A few weeks ago I briefly spent time in this place called San Juan del Sur, where there was a comparable situation. San Juan del Sur (SJDS) is popular for being right on the beach, where there are amazing sunsets and good surfing beaches nearby. But pretty much everyone that I spoke to or saw there was a white person. There were a lot of Germans, Dutch, Americans, and Canadians. It didn’t seem like many Nicaraguans (or Nicas) were even there at all. A lot of the hotel prices, for example, were also given in dollars, not cordobas, which is the national currency. Given that 1 dollar is almost 29 cordobas, the prices weren’t exactly geared to the locals. I’m sure that touristy places generally aren’t, but SJDS is a small town. It’s not like Paris or Tokyo where tourists are ingrained into the fabric of the city, and who mesh with the locals there. I got the impression that it essentially was a slice of either the US or Europe just being used as a base for some Latin American adventure.
The state of touristy places is implicitly influenced by privilege. It’s common for white people to get a “gringo price,” typically a decent amount more than a Nica would pay for something. Workers just assume that because a person is white, they can afford to pay slightly more. Maybe that’s true. But it just seems like another example of an interesting dynamic between tourists and native Nicaraguans. The tourist industry makes efforts to get people to visit, while other people (in some cases) take advantage of the fact that someone is a foreigner by overcharging them. It’s obvious that the tourism industry doesn’t speak for everyone, but that is a large part of what people see during visits. As such, it is a delicate give and take. Personally, it seems more genuine to me to have tour guides or hotel staff speak Spanish to me rather than just defaulting to English. But much of the hotel advertising and directions are in English, especially in popular spots like León. So much so that it is refreshing when that isn’t the case. I went to León Viejo this week, the site of the original Spanish colonial city before it was destroyed by the volcano Mombotombo, and I was glad, honestly, when the tour guide only spoke Spanish, and there wasn’t even any option for English. León Viejo is a beautiful UNESCO World Heritage Site situated right on Lake Xolotlán, with the volcano looming in the background, and it made me happy to find that the area can speak for itself.

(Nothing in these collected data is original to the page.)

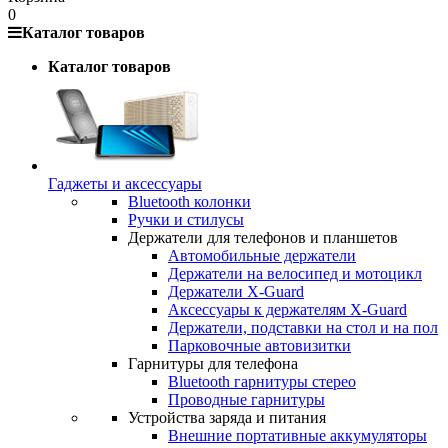
0
Каталог товаров
Каталог товаров
Гаджеты и аксессуары
Bluetooth колонки
Ручки и стилусы
Держатели для телефонов и планшетов
Автомобильные держатели
Держатели на велосипед и мотоцикл
Держатели X-Guard
Аксессуары к держателям X-Guard
Держатели, подставки на стол и на пол
Парковочные автовизитки
Гарнитуры для телефона
Bluetooth гарнитуры стерео
Проводные гарнитуры
Устройства заряда и питания
Внешние портативные аккумуляторы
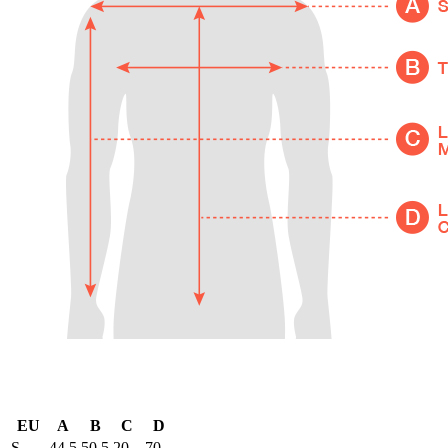
EU
A
B
C
D
S
44,5
50,5
20
70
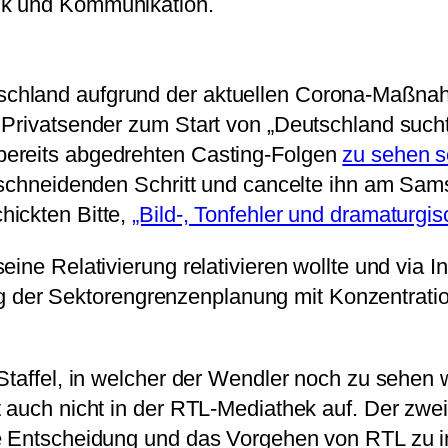
ik und Kommunikation.
chland aufgrund der aktuellen Corona-Maßnahm
 Privatsender zum Start von „Deutschland such
bereits abgedrehten Casting-Folgen
zu sehen s
nschneidenden Schritt und cancelte ihn am Sam
hickten Bitte,
„Bild-, Tonfehler und dramaturgi
ine Relativierung relativieren wollte und via I
er Sektorengrenzenplanung mit Konzentrations
Staffel, in welcher der Wendler noch zu sehen 
 auch nicht in der RTL-Mediathek auf. Der zwe
ie Entscheidung und das Vorgehen von RTL zu i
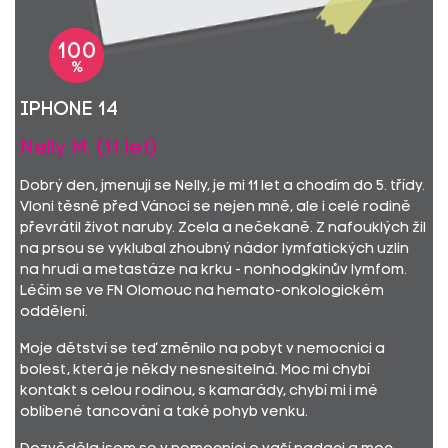
100
%
iPhone 14
Nelly M. (11 let)
Dobrý den, jmenuji se Nelly, je mi 11 let a chodím do 5. třídy.
Vloni těsně před Vánoci se nejen mně, ale i celé rodině
převrátil život naruby. Zcela a nečekaně. Z nafouklých žil
na prsou se vyklubal zhoubný nádor lymfatických uzlin
na hrudi a metastáze na krku - nonhodgkinův lymfom.
Léčím se ve FN Olomouc na hemato-onkologickém
oddělení.
Moje dětství se teď změnilo na pobyt v nemocnici a
bolest, která je někdy nesnesitelná. Moc mi chybí
kontakt s celou rodinou, s kamarády, chybí mi i mé
oblíbené tancování a také pohyb venku.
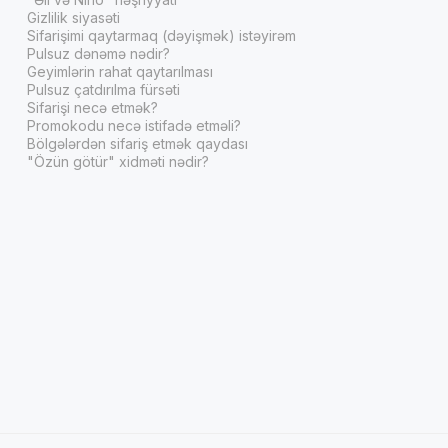
Gizlilik siyasəti
Sifarişimi qaytarmaq (dəyişmək) istəyirəm
Pulsuz dənəmə nədir?
Geyimlərin rahat qaytarılması
Pulsuz çatdırılma fürsəti
Sifarişi necə etmək?
Promokodu necə istifadə etməli?
Bölgələrdən sifariş etmək qaydası
"Özün götür" xidməti nədir?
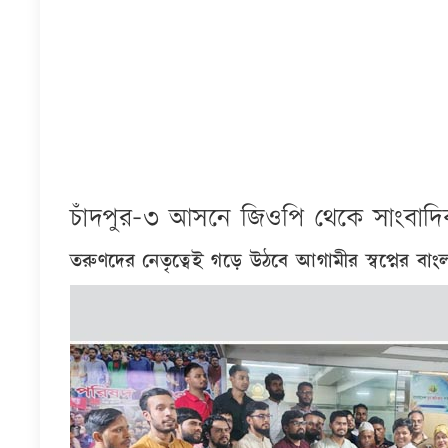
চাঁদপুর-৩ আসনে জিওপি থেকে সাংবা
তরুণদের নেতৃত্বেই গড়ে উঠবে আগামীর স্বপ্নের বাং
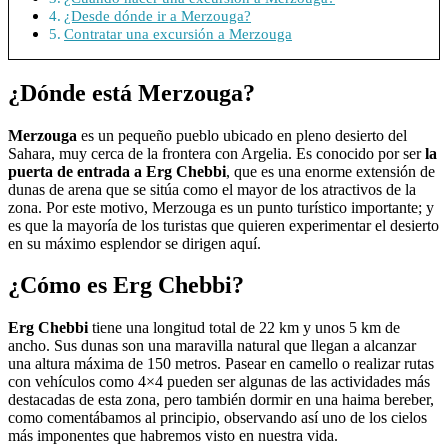
¿Desde dónde ir a Merzouga?
Contratar una excursión a Merzouga
¿Dónde está Merzouga?
Merzouga
es un pequeño pueblo ubicado en pleno desierto del
Sahara, muy cerca de la frontera con Argelia. Es conocido por ser
la
puerta de entrada a Erg Chebbi
, que es una enorme extensión de
dunas de arena que se sitúa como el mayor de los atractivos de la
zona. Por este motivo, Merzouga es un punto turístico importante; y
es que la mayoría de los turistas que quieren experimentar el desierto
en su máximo esplendor se dirigen aquí.
¿Cómo es Erg Chebbi?
Erg Chebbi
tiene una longitud total de 22 km y unos 5 km de
ancho. Sus dunas son una maravilla natural que llegan a alcanzar
una altura máxima de 150 metros. Pasear en camello o realizar rutas
con vehículos como 4×4 pueden ser algunas de las actividades más
destacadas de esta zona, pero también dormir en una haima bereber,
como comentábamos al principio, observando así uno de los cielos
más imponentes que habremos visto en nuestra vida.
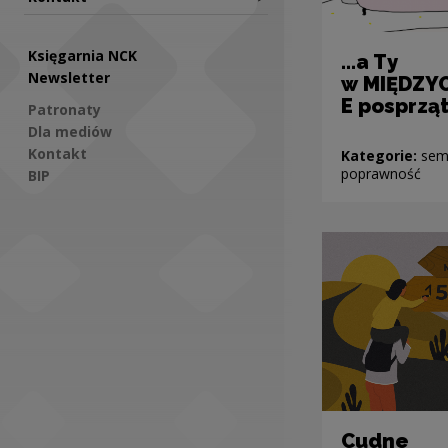
Księgarnia NCK
...a Ty
Newsletter
w MIĘDZY
E posprząt
Patronaty
Dla mediów
Kontakt
Kategorie:
sem
poprawność
BIP
Social Media
Cudne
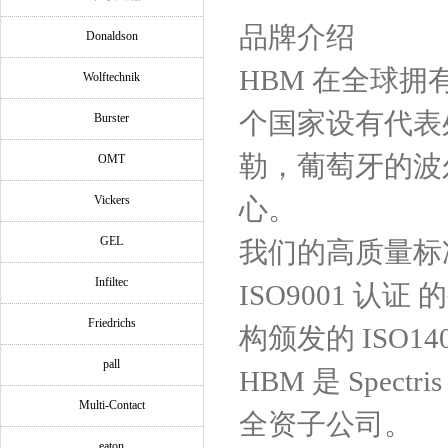
品牌介绍
Donaldson
HBM 在全球拥
Wolftechnik
个国家设有代表
Burster
勒，葡萄牙的波
OMT
Vickers
心。
GEL
我们的高质量标准有
Infiltec
ISO9001 认证
Friedrichs
构颁发的 ISO14
pall
HBM 是 Spec
Multi-Contact
全资子公司。
eaton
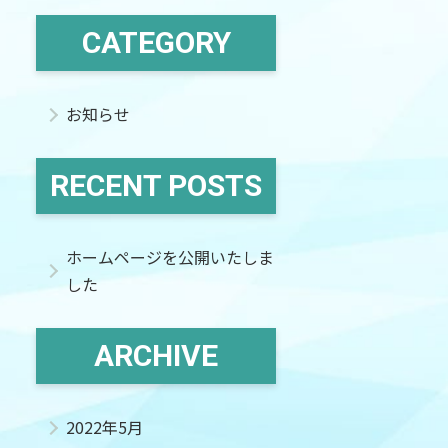
CATEGORY
お知らせ
RECENT POSTS
ホームページを公開いたしま
した
ARCHIVE
2022年5月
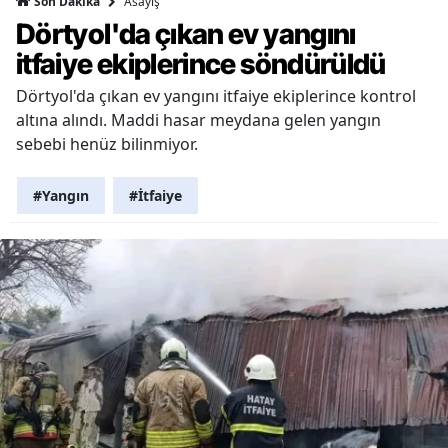
Asayiş
Son Dakika
Dörtyol'da çıkan ev yangını
itfaiye ekiplerince söndürüldü
Dörtyol'da çıkan ev yangını itfaiye ekiplerince kontrol
altına alındı. Maddi hasar meydana gelen yangın
sebebi henüz bilinmiyor.
#Yangın
#İtfaiye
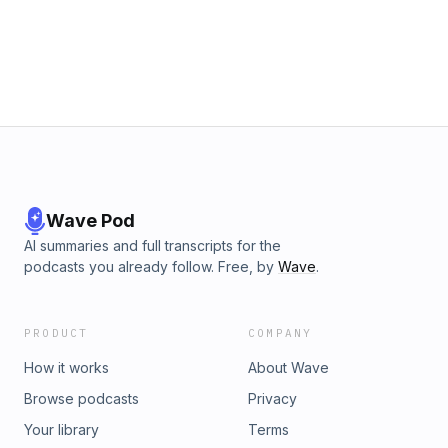
が火星に行く必要があるか1:39:25 人体 vs. 重力1:43:36 人工重
水中洞窟や沈没船。これまでに商業ダイビングや救助活動など
力1:52:35 宇宙酔い1:56:13 人体 vs. 微生物 in 閉鎖環境2:04:52 宇
の経験も持つ。Caelum Consilium 株式会社の CEO、Co-
宙飛行士であり医者Support "知の隠れ家 Knowledge’s
Founder となる宇宙訓練施設 BlueAbyss の VP of Business
Den"X: https://x.com/_hirototamuraPatreon:
Development、WARPSPACE Inc. の CSO 兼 アメリカ支社
https://www.patreon.com/c/ChinoKakurega
CEO を務める。その他にも現職あり。We had as our guest
Hirokazu Mori, who has a unique background and holds
about ten titles in addition to being a space business
consultant.Bio:As a space business consultant, he handles
advanced strategies related to artificial satellites, human
space program, and business with government, while
holding approximately 10 titles at various corporations and
Wave Pod
incorporated associations both domestically and
AI summaries and full transcripts for the
internationally. He stopped going to high school and
podcasts you already follow. Free, by
Wave
.
became a professional diver before skipping grades to
enter the University of Edinburgh, graduating at the top of
his class. His field of expertise at the time was theoretical
PRODUCT
COMPANY
physics. As a diving instructor in Malta, he trained numerous
divers. His professional diving specialties include
How it works
About Wave
underwater caves and shipwrecks. He also has experience
Browse podcasts
Privacy
in commercial diving and rescue operations. He serves as
the CEO of Caelum Consilium, the Co-Founder and VP of
Your library
Terms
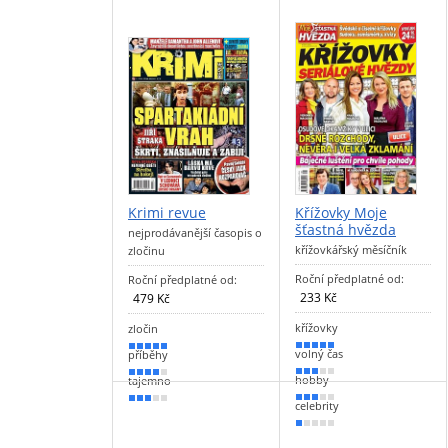
Krimi revue
Křížovky Moje
šťastná hvězda
nejprodávanější časopis o
křížovkářský měsíčník
zločinu
Roční předplatné od:
Roční předplatné od:
233 Kč
479 Kč
křížovky
zločin
100 %
90 %
volný čas
příběhy
60 %
70 %
hobby
tajemno
50 %
60 %
celebrity
20 %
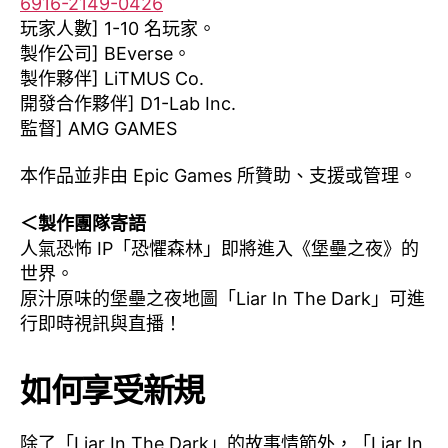
6916-2149-0426
玩家人數] 1-10 名玩家。
製作公司] BEverse。
製作夥伴] LiTMUS Co.
開發合作夥伴] D1-Lab Inc.
監督] AMG GAMES
本作品並非由 Epic Games 所贊助、支援或管理。
＜製作團隊寄語
人氣恐怖 IP「恐懼森林」即將進入《堡壘之夜》的
世界。
原汁原味的堡壘之夜地圖「Liar In The Dark」可進
行即時視訊與直播！
如何享受新規
除了「Liar In The Dark」的故事情節外，「Liar In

Nicaragua is a country that is proud of its history and of its natural wealth of resources. It is known as the “land of lakes and volcanoes,” and it lives up to that name. Yet, I think that in some cases there are interesting implications regarding who in fact takes advantage of its beauty. I understand that businesses should cater to their clientele, but in my opinion, when entire areas do so they may lose part of their identity. The dynamic between tourists and locals here, individually and on a larger scale, will play an important part of what Nicaragua is like in the future. The study of tourism, to that end, is a major that is offered. I’d never heard of that before. The whole interaction underlies the privilege that is inherent with coming from the West, but it still makes me a little uncomfortable that some people in the business may be overcompensating by creating attractions around natural sites aimed at making Westerners feel too much at home.